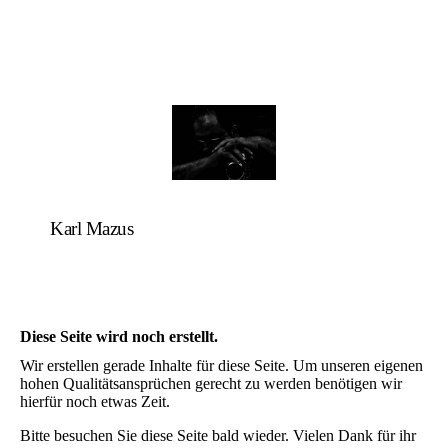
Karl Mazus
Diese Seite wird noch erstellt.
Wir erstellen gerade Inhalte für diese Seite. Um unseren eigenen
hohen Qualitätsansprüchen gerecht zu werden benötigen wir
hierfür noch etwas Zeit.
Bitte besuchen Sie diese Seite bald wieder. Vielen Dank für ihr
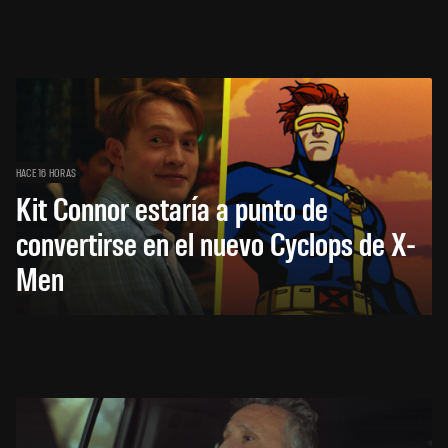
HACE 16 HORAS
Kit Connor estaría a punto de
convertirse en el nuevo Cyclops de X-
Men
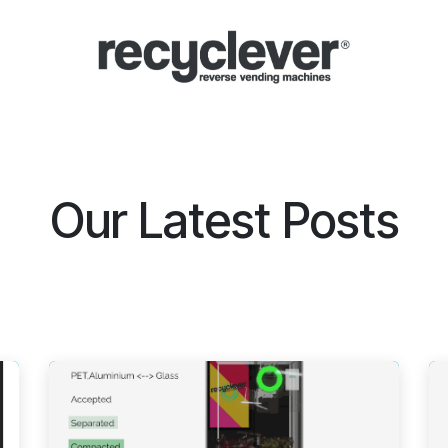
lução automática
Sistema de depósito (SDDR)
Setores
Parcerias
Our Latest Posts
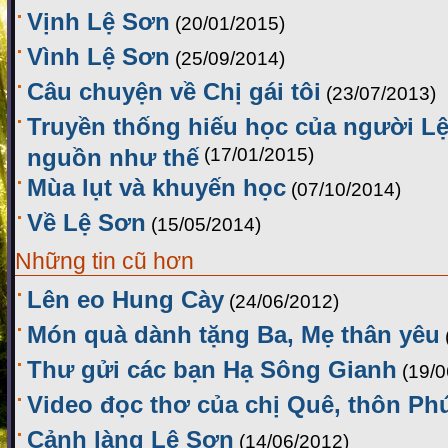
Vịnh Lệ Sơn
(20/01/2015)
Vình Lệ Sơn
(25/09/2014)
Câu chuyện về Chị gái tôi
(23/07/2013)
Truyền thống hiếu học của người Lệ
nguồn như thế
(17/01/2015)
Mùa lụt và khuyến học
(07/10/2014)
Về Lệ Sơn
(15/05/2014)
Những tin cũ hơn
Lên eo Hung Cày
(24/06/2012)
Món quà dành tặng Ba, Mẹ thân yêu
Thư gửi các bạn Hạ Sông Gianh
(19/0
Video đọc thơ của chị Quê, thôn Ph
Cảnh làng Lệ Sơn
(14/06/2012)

□ □ □ □ □

Work order
Rewrite the text from all the rows above, substituting "Webseite" for each "Seite" and changing nothing else. Leave the pictures out.

Written solution
Karl Mazus
Diese Webseite wird noch erstellt.
Wir erstellen gerade Inhalte für diese Webseite. Um unseren eigenen
hohen Qualitätsansprüchen gerecht zu werden benötigen wir
hierfür noch etwas Zeit.
Bitte besuchen Sie diese Webseite bald wieder. Vielen Dank für ihr
HACE 16 HORAS
Kit Connor estaría a punto de
convertirse en el nuevo Cyclops de X-
Men
lução automática
Sistema de depósito (SDDR)
Setores
Parcerias
Our Latest Posts
Vịnh Lệ Sơn
(20/01/2015)
Vình Lệ Sơn
(25/09/2014)
Câu chuyện về Chị gái tôi
(23/07/2013)
Truyền thống hiếu học của người Lệ
nguồn như thế
(17/01/2015)
Mùa lụt và khuyến học
(07/10/2014)
Về Lệ Sơn
(15/05/2014)
Những tin cũ hơn
Lên eo Hung Cày
(24/06/2012)
Món quà dành tặng Ba, Mẹ thân yêu
Thư gửi các bạn Hạ Sông Gianh
(19/0
Video đọc thơ của chị Quê, thôn Ph
Cảnh làng Lệ Sơn
(14/06/2012)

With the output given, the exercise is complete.